Seems like they need to rethink the dry toilet instead of flushing their problems into the groundwater and spreading that problem to everyone. But then, cities all over the world have been flushing their problems into the river for some time now, and it seems OK, unless you're downstream.
Biker life – a seriously green mentality
Regarding Mark Klempner's June 6 Opinion piece, "Hybrid cars get props – why not my bike?": As a bike commuter and a member of a car-free family, it was very satisfying and relieving to read Mr. Klempner's piece. While Klempner emphasizes the fact that massive advertising campaigns give hybrid cars a huge public relations jump on the good old-fashioned bicycle, he leaves out the simpler, much more fundamental reason that people are not so enthusiastic about the bicycle alternative.

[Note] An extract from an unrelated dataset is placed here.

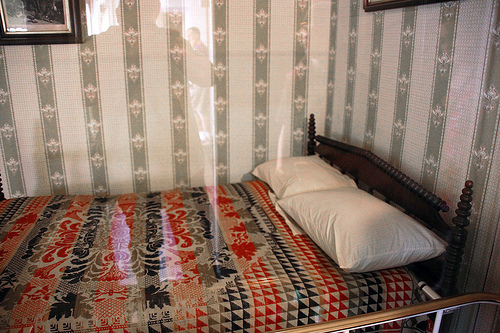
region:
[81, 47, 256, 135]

Hybrid cars, like solar-panel arrays and imported organic bananas, promise consumers "green" without requiring a major change in lifestyle or thinking. Bicycling represents something altogether different, and altogether more appropriate in view of our current ecological conundrum.
Using a bike as one's primary mode of transportation requires an individual to let go of key aspects of his/her first-world lifestyle and first-world thinking.
That's the rub. While many seek a "greener" lifestyle, few seem interested in the commitment that lasting change and real renewal require.
Eventually, we bicyclists will reach a critical mass, at which point the general public will realize how cool bikes – and self-reliance – really are. Until then, the joy and promise of pedal power will remain our special privilege.